I'm interested in this too... FBFS doesn't operate in Calif. it looks like


----------



## Birdman (May 8, 2009)

This ad is in the Walter T Kelley catalog " We can cover your Beekeeping Insurance needs with our special farm policy" Lani Basberg Agency,LLC. toll free 1-866-456-2572 [email protected] . I know nothing about it, just seen it in the catalog.


----------



## Rader Sidetrack (Nov 30, 2011)

I also had never heard of this agency until today, but here is their website, specifically, their page on _Beekeeping Insurance_!

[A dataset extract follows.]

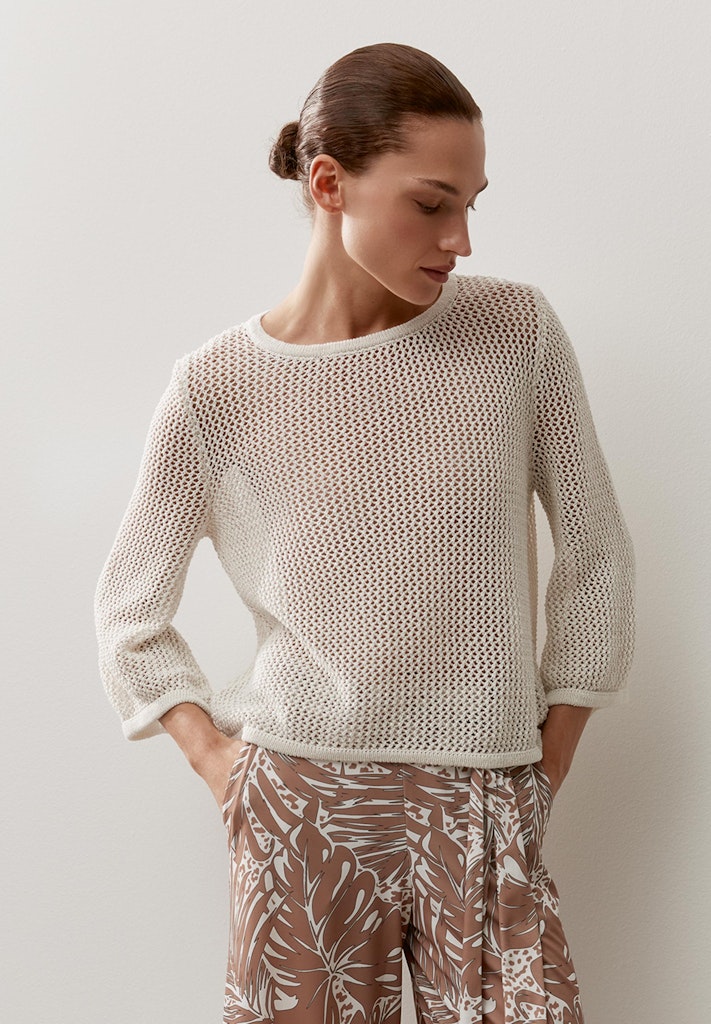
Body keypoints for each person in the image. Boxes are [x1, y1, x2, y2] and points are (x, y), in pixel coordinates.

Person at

http://www.lanibasberg.com/our-services-kentucky.html


----------



## rtoney (Apr 20, 2011)

Liability for beekeepers is not difficult to get. I have been in insurance for 17 years and have companies that will insure beekeeper liability. You do want to make sure that the agent you are looking at can write business in your state. The company in WTK may be able to write in Kentucky (which is part of the web address) but not in other states. That being said if you are in Kentucky and have coverage through them it is not only good just in Kentucky unless that is specified in the policy. Since I am lic. in Missouri I can only write coverage for those living or have their business address in Missouri but the coverage will go with them if they do business out of state.


----------



## pacificreserve (Jul 29, 2013)

Were you able to find product liability insurance for your beekeeping business? If you are making your living off of selling honey, I would strongly recommend you consider getting insurance (or at least get a quote). I can help you get a quote if you are doing business in Arizona, Texas or Nevada. If you need help finding a broker in another state, let me know too!


----------



## LT (Aug 17, 2006)

Any underwriters in North Carolina onboard? Thanks


----------



## clyderoad (Jun 10, 2012)

Got liability insurance last week from Farm Family Insurance. The agent was familiar with the beekeeping/honey selling issues I had been concerned about. The process was fast, easy and hassle free. I think a good and knowledgeable broker helps, but Farm Family is worth while looking into.
I'm on Long Island in NY, and can stop worrying every time I sell a bunch of 1 lb. honey bottles to a farm stand for resale to retail customers.


----------



## LeonardS (Mar 13, 2012)

What was the cost for the insurance?


----------



## clyderoad (Jun 10, 2012)

400$ for the year. $1 mil/occurrence, $2 mil aggregate covers product liability, property damage, bodily injury.


----------



## dizzybee (Aug 17, 2012)

American National and Farm family specialize in farming coverage based on exposure 1 million /2 million is around $500.00 if you also have a road side fruit stand you can also have that exposure covered . 
I know I insure apiary and small farms. Lic Nevada Az and Utah Dawn [email protected] dawnfisler.com


----------



## OneEyedRooster (Nov 10, 2012)

Erie insurance has a product liability policy that starts around $300 and goes up depending on your annual sales for a 1 million/2 million aggregate policy.


----------